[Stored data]

..........

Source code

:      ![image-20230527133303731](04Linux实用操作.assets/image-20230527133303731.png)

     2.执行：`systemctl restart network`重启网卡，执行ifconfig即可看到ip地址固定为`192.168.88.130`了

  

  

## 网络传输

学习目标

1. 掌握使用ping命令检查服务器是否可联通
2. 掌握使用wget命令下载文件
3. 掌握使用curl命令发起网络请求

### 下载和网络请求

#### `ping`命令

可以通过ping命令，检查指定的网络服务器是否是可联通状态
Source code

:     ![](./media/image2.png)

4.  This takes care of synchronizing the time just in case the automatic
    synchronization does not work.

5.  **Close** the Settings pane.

..........

#### HOW TO COMPLETE THIS TASK:
Each line above is to be reproduced exactly. Leave none out.

#### SOLVED PROBLEM:
Source code

:      ![image-20230527133303731](04Linux实用操作.assets/image-20230527133303731.png)

     2.执行：`systemctl restart network`重启网卡，执行ifconfig即可看到ip地址固定为`192.168.88.130`了

  

  

## 网络传输

学习目标

1. 掌握使用ping命令检查服务器是否可联通
2. 掌握使用wget命令下载文件
3. 掌握使用curl命令发起网络请求

### 下载和网络请求

#### `ping`命令

可以通过ping命令，检查指定的网络服务器是否是可联通状态
Source code

:     ![](./media/image2.png)

4.  This takes care of synchronizing the time just in case the automatic
    synchronization does not work.

5.  **Close** the Settings pane.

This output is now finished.